Quem é o autor do post?

O autor do post no Twitter é @felipetellesbr, mas a página que compartilhou o tuíte dele no Instagram se chama Mundo Conservador, que traz na bio a descrição: “análises conservadoras diferenciadas e enriquecimento intelectual”.

Nas redes sociais, Felipe se descreve como “um grande entusiasta do Ocidente” e afirma que é dono da página @mundoconservador.

Entramos em contato, via Instagram, com o autor da publicação no Twitter e com o perfil que compartilhou o post no Instagram, mas não tivemos retorno.

Por que investigamos?

Em sua quarta fase, o Comprova verifica conteúdos suspeitos sobre pandemia, políticas públicas do governo federal e eleições que viralizam nas redes. O post verificado aqui teve mais de 9,4 mil interações no Instagram.

Conteúdos enganosos que tentam desacreditar as vacinas são perigosos porque podem levar a população a colocar a saúde em risco.

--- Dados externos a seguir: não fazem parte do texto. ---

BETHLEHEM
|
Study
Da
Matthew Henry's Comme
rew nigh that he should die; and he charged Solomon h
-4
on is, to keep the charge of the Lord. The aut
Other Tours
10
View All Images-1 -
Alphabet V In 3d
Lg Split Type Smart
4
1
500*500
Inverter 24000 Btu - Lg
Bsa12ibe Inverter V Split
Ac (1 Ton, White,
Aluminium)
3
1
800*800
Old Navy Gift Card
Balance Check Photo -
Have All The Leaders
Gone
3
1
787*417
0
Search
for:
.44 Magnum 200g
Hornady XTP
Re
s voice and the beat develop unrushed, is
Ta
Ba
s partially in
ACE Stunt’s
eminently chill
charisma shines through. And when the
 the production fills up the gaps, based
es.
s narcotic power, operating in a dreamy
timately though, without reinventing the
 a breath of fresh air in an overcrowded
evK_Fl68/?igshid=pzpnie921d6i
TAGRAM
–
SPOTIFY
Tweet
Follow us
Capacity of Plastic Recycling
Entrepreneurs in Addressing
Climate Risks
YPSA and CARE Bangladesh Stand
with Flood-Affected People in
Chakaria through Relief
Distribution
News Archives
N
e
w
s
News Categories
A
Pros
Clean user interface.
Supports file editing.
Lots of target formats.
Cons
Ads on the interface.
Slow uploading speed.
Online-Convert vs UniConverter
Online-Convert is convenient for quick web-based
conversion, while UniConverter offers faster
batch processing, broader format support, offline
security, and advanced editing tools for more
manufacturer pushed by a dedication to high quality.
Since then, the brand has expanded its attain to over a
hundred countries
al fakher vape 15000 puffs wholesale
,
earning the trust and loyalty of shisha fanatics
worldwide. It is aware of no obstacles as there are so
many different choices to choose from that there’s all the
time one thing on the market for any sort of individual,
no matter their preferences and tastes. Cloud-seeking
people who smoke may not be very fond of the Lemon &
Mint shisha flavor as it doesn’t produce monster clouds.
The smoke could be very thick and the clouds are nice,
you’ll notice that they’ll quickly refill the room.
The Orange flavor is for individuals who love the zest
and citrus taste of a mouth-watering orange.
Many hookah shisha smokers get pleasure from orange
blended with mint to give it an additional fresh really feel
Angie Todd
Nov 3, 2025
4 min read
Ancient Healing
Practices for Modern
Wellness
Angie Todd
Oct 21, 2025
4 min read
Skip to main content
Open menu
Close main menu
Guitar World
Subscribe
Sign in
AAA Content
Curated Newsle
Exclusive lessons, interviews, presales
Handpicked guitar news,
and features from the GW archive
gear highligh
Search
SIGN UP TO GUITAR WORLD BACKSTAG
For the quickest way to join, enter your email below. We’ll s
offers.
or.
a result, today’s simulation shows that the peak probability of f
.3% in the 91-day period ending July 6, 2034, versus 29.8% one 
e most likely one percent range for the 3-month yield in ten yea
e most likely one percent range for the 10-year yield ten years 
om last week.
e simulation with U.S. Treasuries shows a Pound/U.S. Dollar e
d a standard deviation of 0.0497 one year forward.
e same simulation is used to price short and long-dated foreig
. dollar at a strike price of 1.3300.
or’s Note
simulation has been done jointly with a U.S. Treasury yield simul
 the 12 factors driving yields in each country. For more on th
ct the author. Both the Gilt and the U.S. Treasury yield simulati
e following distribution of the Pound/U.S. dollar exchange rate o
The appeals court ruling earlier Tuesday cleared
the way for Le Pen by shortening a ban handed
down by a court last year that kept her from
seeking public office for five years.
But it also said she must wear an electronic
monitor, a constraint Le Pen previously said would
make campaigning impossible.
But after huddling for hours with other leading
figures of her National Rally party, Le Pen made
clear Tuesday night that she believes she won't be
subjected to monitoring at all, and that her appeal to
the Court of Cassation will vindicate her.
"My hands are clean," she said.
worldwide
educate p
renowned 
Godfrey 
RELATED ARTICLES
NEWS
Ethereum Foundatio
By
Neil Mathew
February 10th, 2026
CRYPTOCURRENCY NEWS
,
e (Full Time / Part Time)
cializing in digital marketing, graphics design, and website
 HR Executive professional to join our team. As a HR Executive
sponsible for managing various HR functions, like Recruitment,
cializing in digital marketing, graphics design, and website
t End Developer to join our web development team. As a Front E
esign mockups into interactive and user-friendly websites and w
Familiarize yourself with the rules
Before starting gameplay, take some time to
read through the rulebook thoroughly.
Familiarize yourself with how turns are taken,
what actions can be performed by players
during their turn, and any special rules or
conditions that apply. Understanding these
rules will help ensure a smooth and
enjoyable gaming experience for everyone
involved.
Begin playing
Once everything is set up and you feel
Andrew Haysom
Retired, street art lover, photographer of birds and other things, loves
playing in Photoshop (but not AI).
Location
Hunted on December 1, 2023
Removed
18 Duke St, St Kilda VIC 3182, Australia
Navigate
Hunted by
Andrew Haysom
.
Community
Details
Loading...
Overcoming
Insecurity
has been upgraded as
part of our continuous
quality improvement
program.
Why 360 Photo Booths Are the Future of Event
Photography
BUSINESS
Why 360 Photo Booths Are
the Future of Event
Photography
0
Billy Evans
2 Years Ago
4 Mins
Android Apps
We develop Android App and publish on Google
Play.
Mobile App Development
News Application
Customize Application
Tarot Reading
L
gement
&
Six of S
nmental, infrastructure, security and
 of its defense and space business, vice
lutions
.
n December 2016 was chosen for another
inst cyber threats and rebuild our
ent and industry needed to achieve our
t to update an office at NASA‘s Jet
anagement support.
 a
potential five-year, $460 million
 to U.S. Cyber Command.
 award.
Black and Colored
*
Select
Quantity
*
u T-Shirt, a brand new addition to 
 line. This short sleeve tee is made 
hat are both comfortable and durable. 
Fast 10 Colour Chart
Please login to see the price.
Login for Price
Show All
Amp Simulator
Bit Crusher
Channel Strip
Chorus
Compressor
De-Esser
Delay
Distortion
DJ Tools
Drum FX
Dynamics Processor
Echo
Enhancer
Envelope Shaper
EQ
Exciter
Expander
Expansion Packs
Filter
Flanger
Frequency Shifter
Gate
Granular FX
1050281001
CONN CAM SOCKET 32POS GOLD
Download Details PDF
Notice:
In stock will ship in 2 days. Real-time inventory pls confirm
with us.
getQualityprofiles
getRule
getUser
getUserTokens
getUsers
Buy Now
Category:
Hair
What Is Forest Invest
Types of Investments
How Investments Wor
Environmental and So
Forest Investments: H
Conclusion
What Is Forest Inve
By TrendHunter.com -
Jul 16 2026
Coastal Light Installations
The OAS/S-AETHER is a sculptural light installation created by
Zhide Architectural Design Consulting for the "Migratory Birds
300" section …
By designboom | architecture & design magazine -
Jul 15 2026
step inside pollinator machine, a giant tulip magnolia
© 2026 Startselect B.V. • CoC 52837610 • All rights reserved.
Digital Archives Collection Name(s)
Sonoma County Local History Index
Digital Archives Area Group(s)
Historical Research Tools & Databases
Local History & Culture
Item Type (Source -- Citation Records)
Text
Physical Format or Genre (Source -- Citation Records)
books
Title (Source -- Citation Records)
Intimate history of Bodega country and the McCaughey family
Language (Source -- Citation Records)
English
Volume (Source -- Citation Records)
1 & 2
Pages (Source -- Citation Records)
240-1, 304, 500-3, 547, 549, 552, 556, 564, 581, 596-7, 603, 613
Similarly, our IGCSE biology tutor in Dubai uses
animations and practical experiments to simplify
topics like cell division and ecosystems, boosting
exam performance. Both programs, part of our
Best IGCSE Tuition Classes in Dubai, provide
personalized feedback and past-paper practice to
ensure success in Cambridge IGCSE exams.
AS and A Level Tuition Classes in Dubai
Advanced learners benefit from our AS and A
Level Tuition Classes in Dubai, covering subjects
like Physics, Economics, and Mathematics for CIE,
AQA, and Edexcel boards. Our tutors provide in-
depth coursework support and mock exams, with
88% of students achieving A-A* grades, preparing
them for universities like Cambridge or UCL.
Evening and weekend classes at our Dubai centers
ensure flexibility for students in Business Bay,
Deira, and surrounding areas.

O Comprova já esclareceu diversos conteúdos sobre imunização, como, por exemplo, que é enganoso post que afirma que o CDC e Anthony Fauci não acreditam na vacina, que o diagnóstico positivo de Doria não indica ineficácia da Coronavac e que é falso que imunizantes usados no Brasil não passaram por testes de segurança e eficácia.

Enganoso, para o Comprova, é o conteúdo retirado do contexto original e usado em outro de modo que seu significado sofra alterações; que usa dados imprecisos ou que induz a uma interpretação diferente da intenção de seu autor; conteúdo que confunde, com ou sem a intenção deliberada de causar dano.